Pitfall 1: Orphaned extractables libraries. Teams generate exhaustive extractables profiles but never translate them into validated, matrix-qualified targeted methods for stability. Model answer: “Here is the bridging matrix; targeted LC–MS/MS/GC–MS methods for markers A–F meet LOQs below AET; trends across M0–M36 show max exposure ≤ 0.3 × PDE.” Pitfall 2: AET mis-calculation. Using nominal dose instead of worst-case clinical exposure or failing to account for multiple device contacts leads to inappropriate thresholds. Model answer: “AETs derived from maximum labeled daily dose and multi-component contact; cumulative exposure across two syringes per day evaluated.” Pitfall 3: Ignoring in-use. Stability looks fine in vials but leachables appear during dilution/infusion. Model answer: “In-use matrix (PVC and non-PVC bags; standard sets) included; markers B and D measured ≤ 0.2 × PDE over 24 h at room temperature.” Pitfall 4: Device aging unlinked to chemistry. Function drifts (e.g., increased glide force) but chemical migration is not reassessed. Model answer: “Aged CCIT/mechanics run in lockstep with leachables; no increase in leak rate or marker concentrations at M36.” Pitfall 5: “ND” without context. Reporting “not detected” without LOQ and exposure bounds invites challenge. Model answer: “LOQ = 0.5 ng/mL; at maximum daily dose, exposure ≤ 0.05 × PDE.”

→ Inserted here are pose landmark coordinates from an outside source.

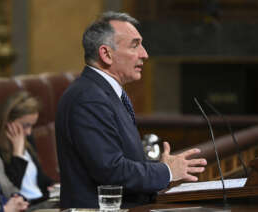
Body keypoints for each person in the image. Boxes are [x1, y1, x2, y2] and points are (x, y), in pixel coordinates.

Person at [55, 11, 207, 209]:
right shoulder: (89, 99)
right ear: (106, 54)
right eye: (135, 45)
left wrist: (158, 168)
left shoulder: (103, 92)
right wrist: (166, 171)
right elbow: (111, 171)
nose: (145, 54)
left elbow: (119, 160)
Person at [0, 91, 55, 206]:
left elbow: (38, 177)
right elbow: (11, 188)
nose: (29, 132)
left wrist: (54, 185)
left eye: (32, 125)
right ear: (8, 121)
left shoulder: (27, 139)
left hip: (43, 201)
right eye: (25, 125)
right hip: (26, 206)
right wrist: (18, 153)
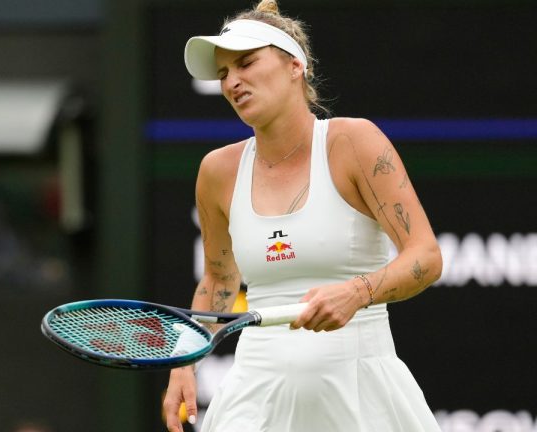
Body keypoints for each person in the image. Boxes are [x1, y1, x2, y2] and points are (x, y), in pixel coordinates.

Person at [162, 1, 443, 431]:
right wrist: (185, 361)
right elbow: (220, 279)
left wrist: (356, 292)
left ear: (296, 65)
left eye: (247, 63)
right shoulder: (216, 171)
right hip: (255, 395)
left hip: (361, 390)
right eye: (223, 74)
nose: (234, 81)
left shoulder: (354, 142)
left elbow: (425, 256)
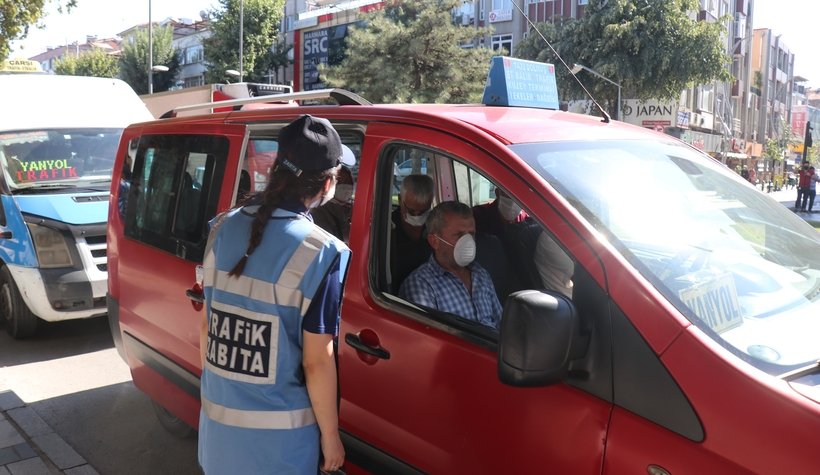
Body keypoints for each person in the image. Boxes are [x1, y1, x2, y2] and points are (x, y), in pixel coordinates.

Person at [198, 115, 354, 474]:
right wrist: (330, 437)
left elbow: (208, 329)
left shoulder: (221, 227)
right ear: (328, 183)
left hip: (218, 438)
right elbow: (316, 362)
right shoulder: (321, 252)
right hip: (279, 452)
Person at [399, 201, 502, 329]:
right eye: (459, 235)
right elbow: (428, 342)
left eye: (471, 234)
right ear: (434, 241)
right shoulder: (420, 285)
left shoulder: (480, 274)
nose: (468, 242)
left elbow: (501, 325)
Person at [391, 174, 435, 291]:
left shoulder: (436, 227)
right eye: (411, 211)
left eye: (423, 211)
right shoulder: (387, 228)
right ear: (400, 200)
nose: (417, 216)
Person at [312, 165, 354, 242]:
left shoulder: (351, 209)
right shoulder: (319, 212)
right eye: (341, 182)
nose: (346, 186)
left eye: (349, 182)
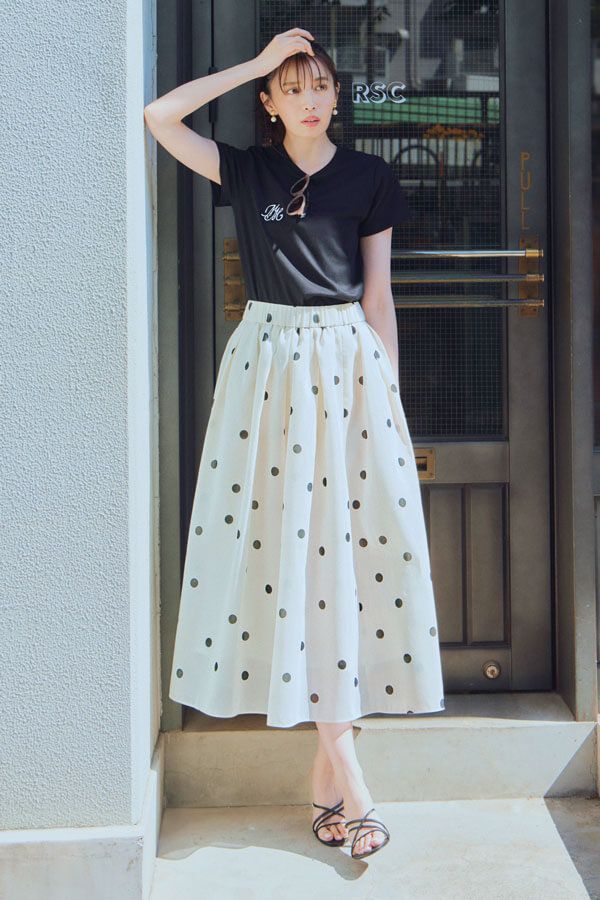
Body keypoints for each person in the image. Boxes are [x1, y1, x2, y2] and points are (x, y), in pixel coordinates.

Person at [144, 26, 445, 861]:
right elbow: (160, 117)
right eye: (291, 88)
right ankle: (350, 778)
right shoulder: (246, 169)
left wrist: (388, 396)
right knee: (291, 552)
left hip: (347, 365)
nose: (310, 101)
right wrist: (254, 62)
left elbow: (377, 295)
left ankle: (330, 772)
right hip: (269, 371)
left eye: (319, 87)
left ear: (336, 96)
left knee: (339, 557)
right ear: (270, 102)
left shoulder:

Expect reviewer questions in three clusters. “How were markers selected and tied to stability?” Answer with the bridging matrix and method IDs. “Are thresholds patient-relevant?” Show PDE/AET math for worst-case dose and population (pediatrics, chronic use), including uncertainty factors. “What about silicone oil and particles?” Provide joint chemical-particle evidence at aged states and any label mitigations (“do not shake”). Where genotoxic alerts exist, cite the most conservative threshold and confirm targeted detection at or below it. Always end with a decision sentence: “Max marker C at 36 months = 0.12 μg/mL (0.24 μg/dose; 0.08 × PDE); function/CCI unchanged; shelf life 24 months maintained; in-use 24 h at 2–8 °C/6 h RT supported.” Precision, not prose, closes reviews.

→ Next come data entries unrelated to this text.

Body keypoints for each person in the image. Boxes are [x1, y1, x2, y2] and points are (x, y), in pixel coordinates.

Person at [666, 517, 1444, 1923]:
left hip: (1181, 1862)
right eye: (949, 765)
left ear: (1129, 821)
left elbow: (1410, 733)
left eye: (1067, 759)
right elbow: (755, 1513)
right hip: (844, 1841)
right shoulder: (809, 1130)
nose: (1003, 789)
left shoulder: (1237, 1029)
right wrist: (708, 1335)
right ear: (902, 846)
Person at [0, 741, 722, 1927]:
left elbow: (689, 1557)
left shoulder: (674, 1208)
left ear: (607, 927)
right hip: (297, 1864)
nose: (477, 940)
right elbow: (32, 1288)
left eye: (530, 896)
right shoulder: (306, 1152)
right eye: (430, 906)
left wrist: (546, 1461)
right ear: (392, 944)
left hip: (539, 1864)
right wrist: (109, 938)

Lifecycle, Post-Approval Changes & Multi-Region Alignment

E&L–stability integration must persist through change. For material substitutions (new elastomer formulation, different syringe barrel polymer, alternate adhesives/inks), run targeted delta-extractables, update the marker panel, and execute a focused stability check on high-risk markers at late anchors and in-use. For process changes (sterilization dose/method, silicone deposition), confirm both chemical migration and device mechanics are unchanged or improved; if migration increases but remains below PDE, document margin and rationale. For presentation changes (vial → PFS, PFS → autoinjector), treat as new contact geometry and restart the mapping; do not assume read-across unless materials and contact modes are demonstrably equivalent. Across US/UK/EU, maintain one statistical and toxicological grammar—same PDE math, same AET derivation, same reporting format—so regional wrappers vary but the science does not. Divergent thresholds or marker lists by region signal process, not science, and attract queries.

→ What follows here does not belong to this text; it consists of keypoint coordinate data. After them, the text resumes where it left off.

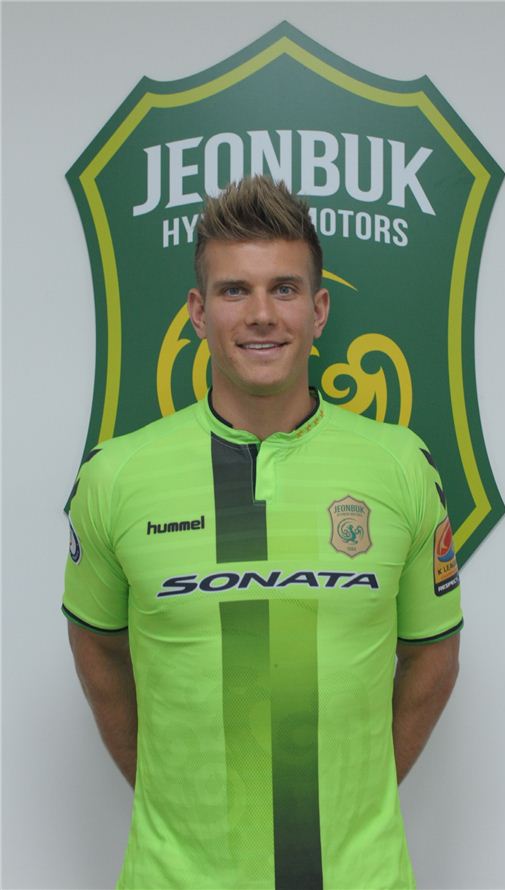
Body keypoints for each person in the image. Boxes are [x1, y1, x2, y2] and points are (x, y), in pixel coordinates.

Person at [63, 175, 462, 890]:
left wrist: (357, 800)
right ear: (197, 311)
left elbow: (433, 657)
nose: (260, 315)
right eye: (233, 291)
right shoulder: (116, 475)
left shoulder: (399, 464)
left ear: (318, 309)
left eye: (283, 289)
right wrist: (169, 797)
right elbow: (97, 649)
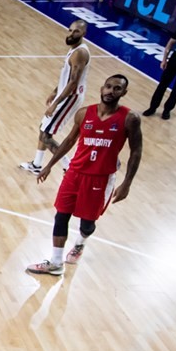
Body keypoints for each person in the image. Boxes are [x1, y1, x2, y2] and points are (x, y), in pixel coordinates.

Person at [26, 75, 143, 275]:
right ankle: (55, 263)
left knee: (87, 224)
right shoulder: (84, 114)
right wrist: (50, 165)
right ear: (101, 88)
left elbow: (136, 151)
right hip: (75, 173)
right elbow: (70, 140)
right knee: (61, 216)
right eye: (108, 86)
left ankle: (80, 242)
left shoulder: (130, 118)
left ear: (123, 93)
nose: (110, 91)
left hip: (100, 178)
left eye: (117, 89)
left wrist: (127, 183)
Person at [19, 20, 90, 176]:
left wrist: (56, 102)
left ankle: (70, 168)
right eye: (70, 30)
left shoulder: (80, 53)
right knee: (43, 128)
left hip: (70, 97)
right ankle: (37, 164)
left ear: (83, 33)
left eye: (76, 32)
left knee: (46, 135)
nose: (71, 34)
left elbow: (73, 82)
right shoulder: (74, 50)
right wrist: (55, 91)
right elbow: (68, 78)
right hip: (64, 95)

Post-approval surveillance should include metrics that forecast risk: (i) max concentration as a fraction of PDE for each high-risk marker over time (aim to see stable or declining trends as suppliers mature); (ii) CCIT pass-rate stability; (iii) mechanical metric stability (glide force distribution, pump flow profiles); (iv) complaint signals that might reflect device–chemistry interactions (odor, discoloration, particulate spikes); and (v) change-control cycle time with evidence packs. When metrics drift, respond with engineering: supplier specification tightening, sterilization optimization, lubricant process control, or packaging geometry changes—paired with data that show the quantitative improvement in exposure or function. The target state is a portfolio where every device-enabled product has a living, testable link from materials to markers to migration to patient exposure and label, refreshed as the product evolves. That is how E&L ceases to be a separate report and becomes the chemical foundation of a stable, approvable delivery system.